A single number is needed: how many lines of the data hold the word "listed".

Indoor and outdoor scene photos
------

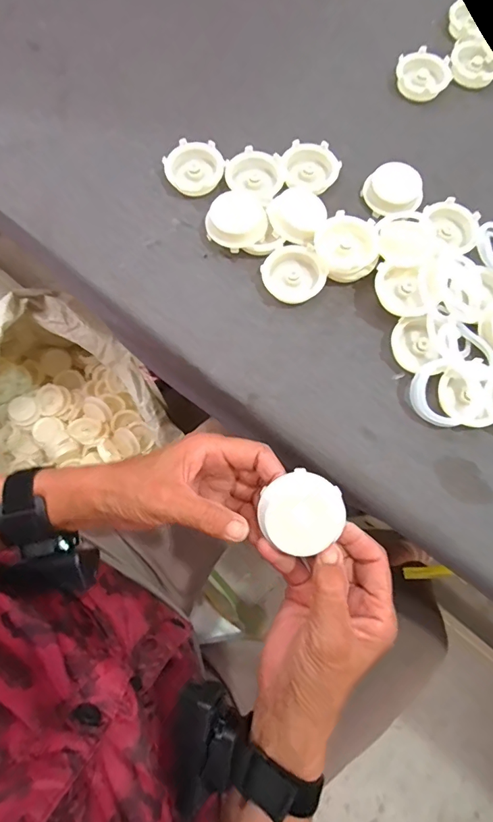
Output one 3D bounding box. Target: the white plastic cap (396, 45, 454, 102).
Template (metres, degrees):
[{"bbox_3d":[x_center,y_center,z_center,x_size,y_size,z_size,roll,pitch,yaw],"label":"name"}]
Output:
[{"bbox_3d":[0.194,-0.371,0.479,0.058,0.016,0.062,0,75,0],"label":"white plastic cap"}]

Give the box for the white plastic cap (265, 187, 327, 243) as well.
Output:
[{"bbox_3d":[0.046,-0.186,0.411,0.054,0.014,0.052,0,75,0],"label":"white plastic cap"}]

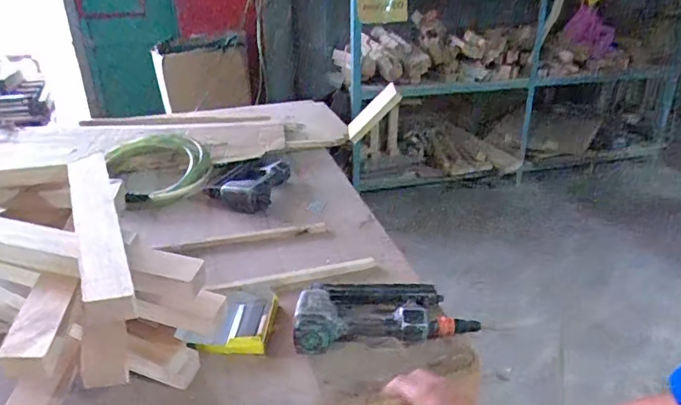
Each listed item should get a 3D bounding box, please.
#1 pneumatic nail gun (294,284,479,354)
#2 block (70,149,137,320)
[{"bbox_3d":[0.062,0.157,0.790,0.277,0.066,0.155,-5,26,-7],"label":"pneumatic nail gun"},{"bbox_3d":[-0.304,0.021,0.615,0.050,0.033,0.394,-13,28,-24],"label":"block"}]

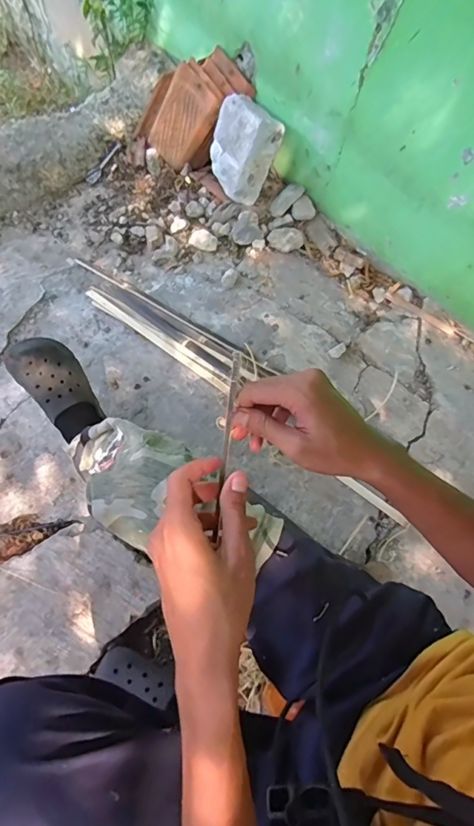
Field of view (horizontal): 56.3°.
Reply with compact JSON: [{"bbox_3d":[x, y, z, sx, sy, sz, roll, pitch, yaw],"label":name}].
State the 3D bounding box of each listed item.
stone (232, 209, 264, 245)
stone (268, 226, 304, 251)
[{"bbox_3d":[0.031,-0.548,1.308,0.087,0.056,0.083,1,62,-2],"label":"stone"},{"bbox_3d":[0.145,-0.511,1.310,0.107,0.042,0.052,-4,62,-5],"label":"stone"}]

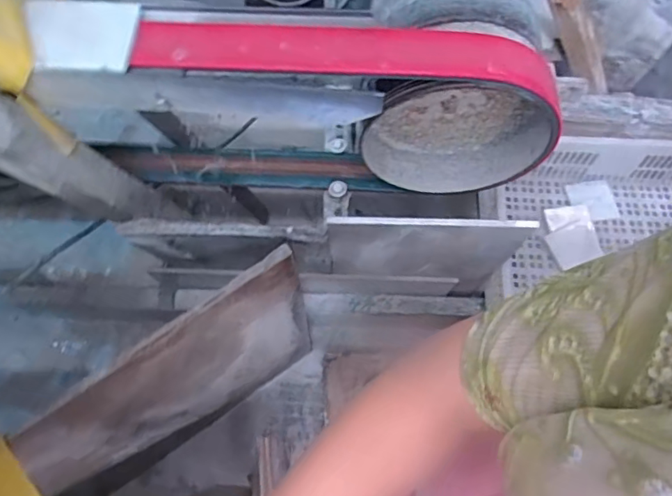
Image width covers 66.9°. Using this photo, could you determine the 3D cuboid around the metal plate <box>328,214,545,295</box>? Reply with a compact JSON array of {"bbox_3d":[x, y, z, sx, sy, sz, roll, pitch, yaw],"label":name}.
[{"bbox_3d":[0.145,0.019,0.891,0.299,0.363,0.009,1,71,2],"label":"metal plate"}]

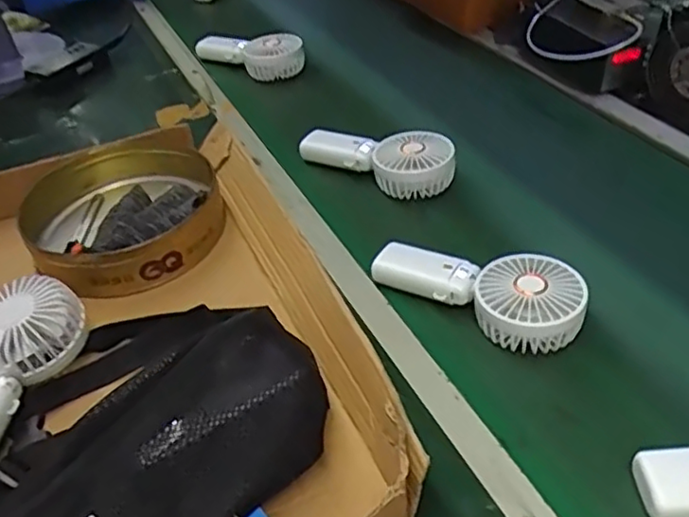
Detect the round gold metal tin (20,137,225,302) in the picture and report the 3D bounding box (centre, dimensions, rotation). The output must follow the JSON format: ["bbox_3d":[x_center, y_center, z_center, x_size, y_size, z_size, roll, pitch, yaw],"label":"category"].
[{"bbox_3d":[-0.217,-0.047,0.651,0.195,0.068,0.189,-3,37,2],"label":"round gold metal tin"}]

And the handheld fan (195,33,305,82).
[{"bbox_3d":[-0.148,-0.321,1.000,0.178,0.045,0.068,18,43,27],"label":"handheld fan"}]

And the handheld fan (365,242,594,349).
[{"bbox_3d":[0.118,0.024,0.569,0.183,0.050,0.076,22,44,30],"label":"handheld fan"}]

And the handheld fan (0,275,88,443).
[{"bbox_3d":[-0.259,0.096,0.480,0.067,0.048,0.174,5,53,13],"label":"handheld fan"}]

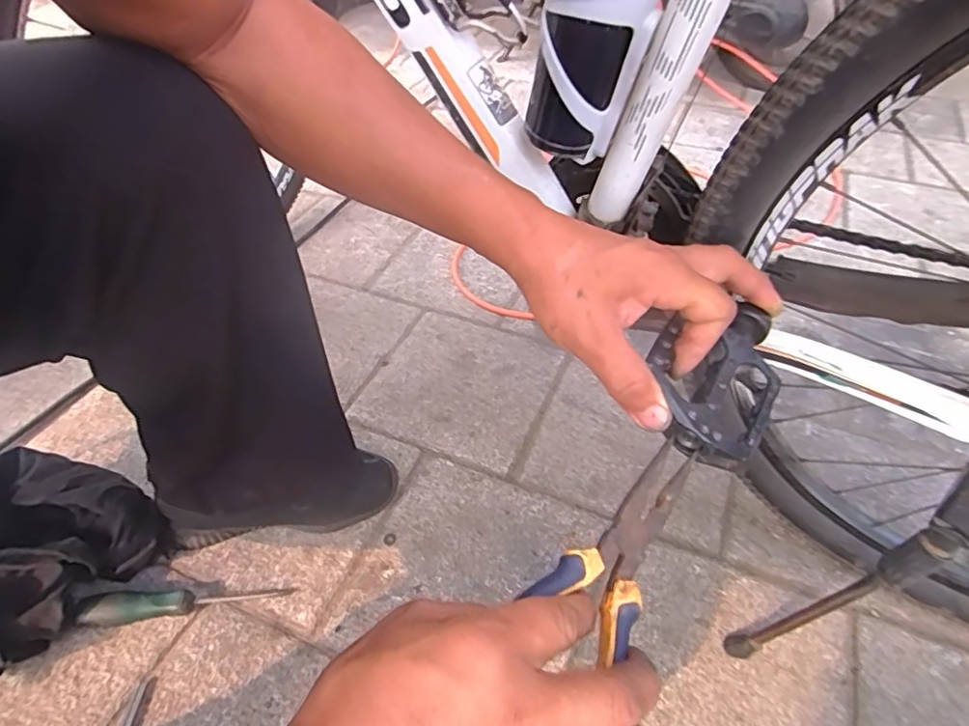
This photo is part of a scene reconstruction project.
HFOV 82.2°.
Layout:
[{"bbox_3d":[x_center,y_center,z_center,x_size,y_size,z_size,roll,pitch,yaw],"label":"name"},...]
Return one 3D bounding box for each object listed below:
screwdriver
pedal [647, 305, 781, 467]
[{"bbox_3d":[-0.313,0.256,0.591,0.202,0.027,0.028,1,45,-15],"label":"screwdriver"},{"bbox_3d":[0.148,0.005,0.358,0.085,0.019,0.114,42,59,-2],"label":"pedal"}]

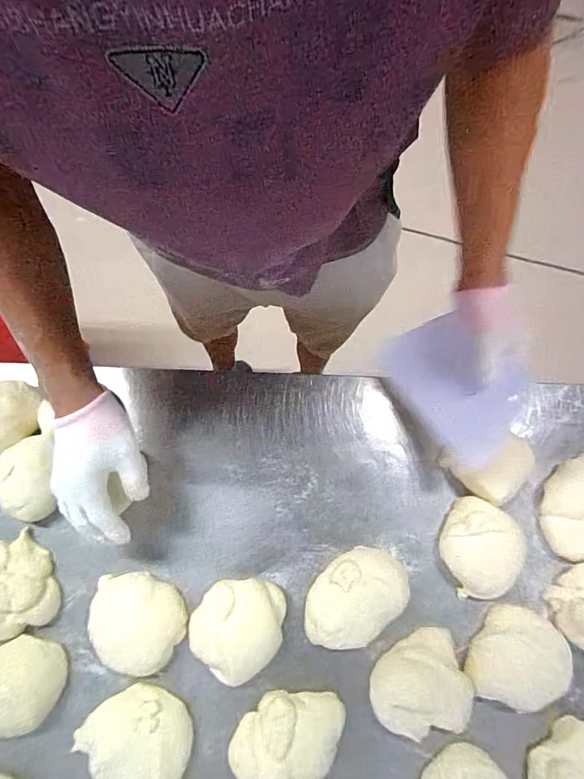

------

■ RESULT FOR THIS EXERCISE
3